Training data size and event distribution for LMU time series

Hello all, I have done quite a bit of research, and read the paper numerous times, however I haven’t been able to get a clear understanding that can provide an answer to my below questions. Thank you in advance for any help and clarity you can offer!

I have a few questions, as follows:

[Question 1] I understand the LMU to function similar to a standard RNN, as it relates to time series data. Does a sliding window work with the LMU for event based data?

[Question 2] Does unbalanced data have an effect on the LMU?

[2a] Is small batch training something compatible with the LMU?

[Question 3] Should the “size” of the LMU be determined by the total amount of training data, or, rather, the size of each subset of data (i.e., each individual timeseries).

Thank you very much in advance, and if you have any questions or need clarification, please let me know.

These sound like research questions to me! I don’t know of any existing applications of LMUs to event-based data of the type that you’re describing, so I think these are open questions.
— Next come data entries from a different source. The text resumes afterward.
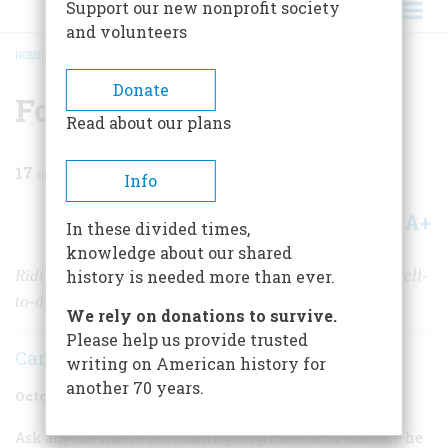
Support our new nonprofit society
and volunteers
HOME
/
MAGAZINE
/
1973
/
VOLUME 24, ISSUE 6
/
FOX HUNTING IN AMERICA
BREADCRUMB
Donate
Fox Hunting In America
Read about our plans
17
min read
Info
A+
A-
Share
In these divided times,
knowledge about our shared
Riding to hounds has been as much of a sport among well-
history is needed more than ever.
to-do Americans as among the British gentry
We rely on donations to survive.
Please help us provide trusted
Caroline Jones
writing on American history for
another 70 years.
October 1973
Volume
24
Issue
6
Ask anyone where fox hunting originated and odds are he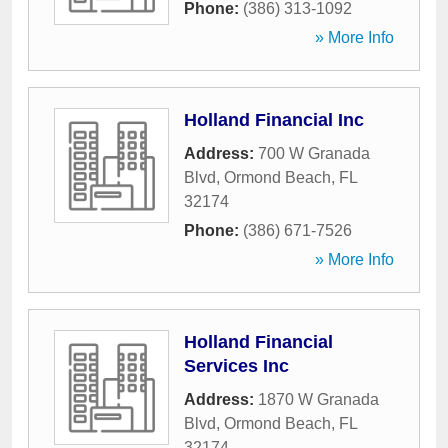
Phone:
(386) 313-1092
» More Info
Holland Financial Inc
Address:
700 W Granada
Blvd
,
Ormond Beach
,
FL
32174
Phone:
(386) 671-7526
» More Info
Holland Financial
Services Inc
Address:
1870 W Granada
Blvd
,
Ormond Beach
,
FL
32174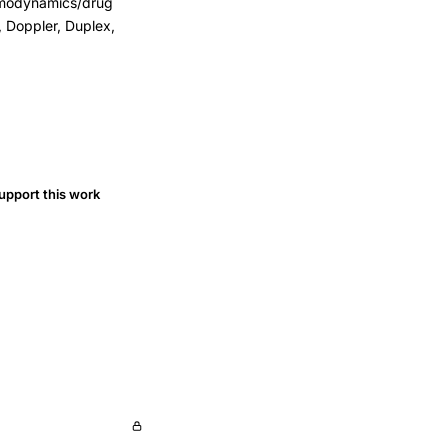
Hemodynamics/drug
 Doppler, Duplex,
upport this work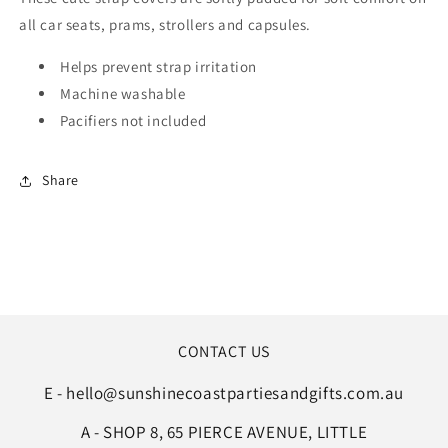
all car seats, prams, strollers and capsules.
Helps prevent strap irritation
Machine washable
Pacifiers not included
Share
CONTACT US
E - hello@sunshinecoastpartiesandgifts.com.au
A - SHOP 8, 65 PIERCE AVENUE, LITTLE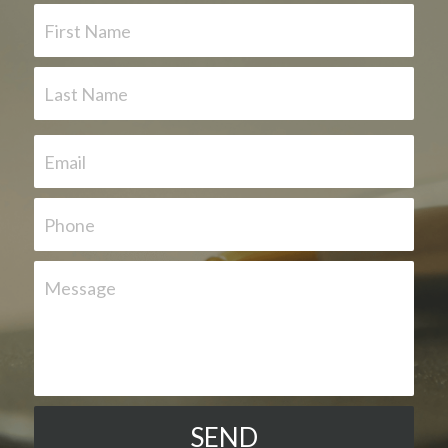
First Name
Last Name
Email
Phone
Message
SEND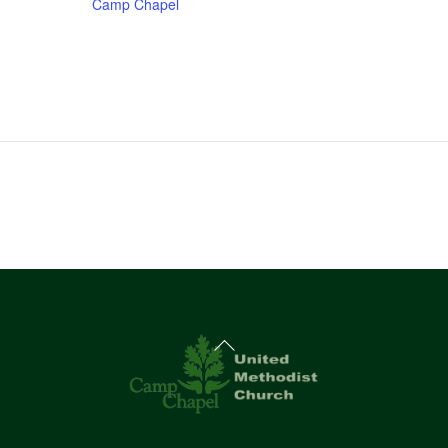
Camp Chapel
Back
To
Top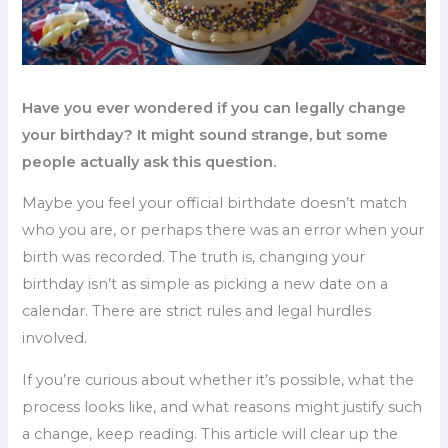
Have you ever wondered if you can legally change
your birthday? It might sound strange, but some
people actually ask this question.
Maybe you feel your official birthdate doesn’t match
who you are, or perhaps there was an error when your
birth was recorded. The truth is, changing your
birthday isn’t as simple as picking a new date on a
calendar. There are strict rules and legal hurdles
involved.
If you’re curious about whether it’s possible, what the
process looks like, and what reasons might justify such
a change, keep reading. This article will clear up the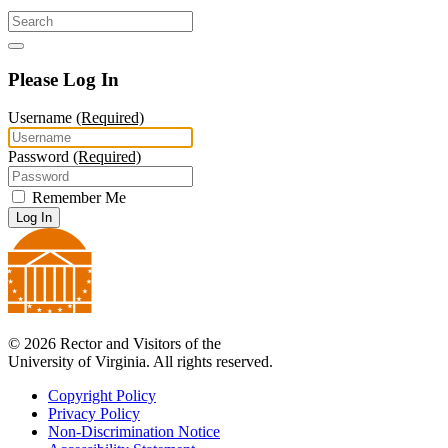
Please Log In
Username
(Required)
Password
(Required)
Remember Me
Log In
© 2026 Rector and Visitors of the
University of Virginia. All rights reserved.
Copyright Policy
Privacy Policy
Non-Discrimination Notice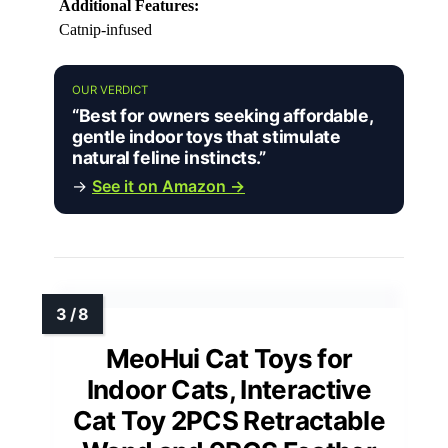
Additional Features:
Catnip-infused
OUR VERDICT
“Best for owners seeking affordable,
gentle indoor toys that stimulate
natural feline instincts.”
→
See it on Amazon →
MeoHui Cat Toys for
Indoor Cats, Interactive
Cat Toy 2PCS Retractable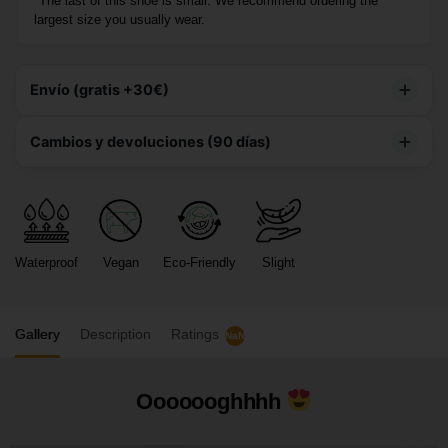
*The last of this shoe is small. We recommend ordering the
largest size you usually wear.
Envío (gratis +30€)
Este producto tiene
envío gratuito
Cambios y devoluciones (90 días)
90 DÍAS PARA DEVOLUCIONES
– Te damos hasta 3
meses para decidir si te quedas con tu compra, brindándote
total tranquilidad.
Waterproof
Vegan
Eco-Friendly
Slight
CAMBIOS GRATIS
– Te enviamos la nueva talla de
manera gratuita.
Gallery
Description
Ratings
NaN
Ooooooghhhh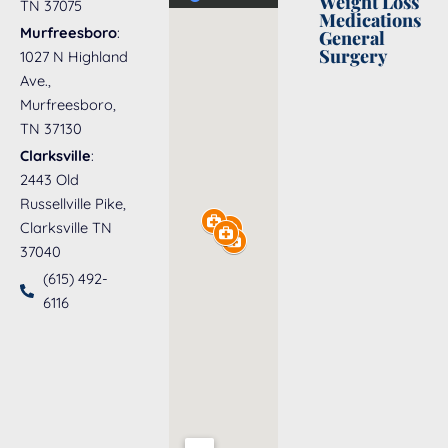
Weight Loss
TN 37075
Medications
Murfreesboro
:
General
Surgery
1027 N Highland
Ave.,
Murfreesboro,
TN 37130
Clarksville
:
2443 Old
Russellville Pike,
Clarksville TN
37040
(615) 492-
6116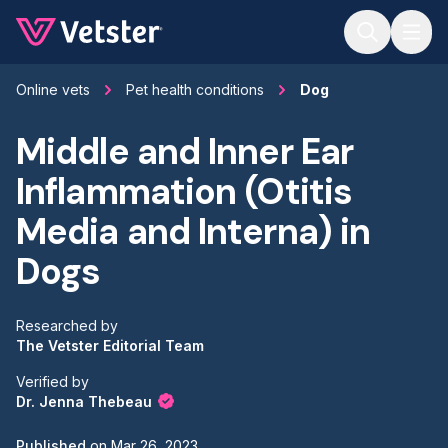
Jump to main content
Online vets
Pet health conditions
Dog
Middle and Inner Ear
Inflammation (Otitis
Media and Interna) in
Dogs
Researched by
The Vetster Editorial Team
Verified by
Dr. Jenna Thebeau
Published
on
Mar 26, 2023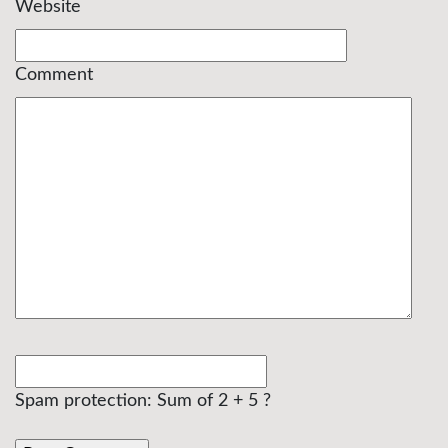
Website
Comment
Spam protection: Sum of 2 + 5 ?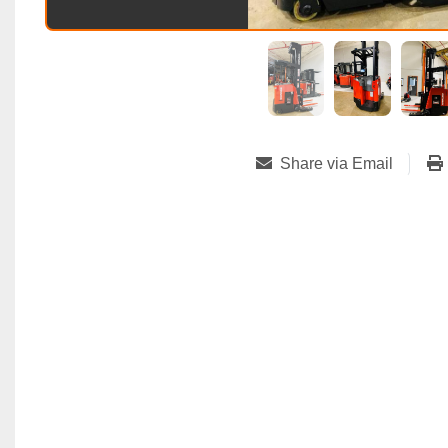
Share via Email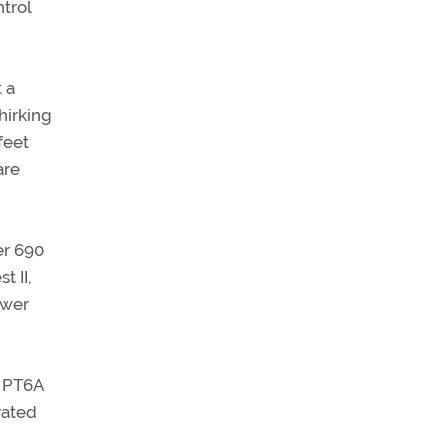
trol
 a
hirking
feet
are
er 690
t II,
ower
c PT6A
rated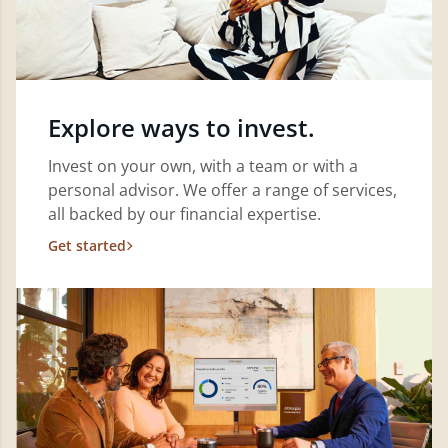
Explore ways to invest.
Invest on your own, with a team or with a
personal advisor. We offer a range of services,
all backed by our financial expertise.
Get started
To answer them, I would start by creating a simple LMU memory system (that is, just the dynamical system defined by the A and B matrices), and seeing how well it can encode/decode some of your event-based data. Here’s a notebook that looks at the ability of an LMU memory to encode some simple signals:
lmu-basics.ipynb (676.5 KB)

In terms of training with unbalanced data, I think the LMU is not special in this regard, since it’s simply a type of neural network layer, and the problems of unbalanced data have more to do with the training process (specifically the loss function). If you have unbalanced data, I would recommend using a weighting scheme that weights rarer examples more highly in your loss function, or presenting examples in a more balanced manner. That said, I can’t comment on your specific problem, and it may be possible to get reasonable results without accounting for the unbalanced data in this way.

Haha, I had a feeling I would get an answer along those lines @Eric but I really appreciate the information you provided, as well as the notebook. Sounds like I have some work/research to do!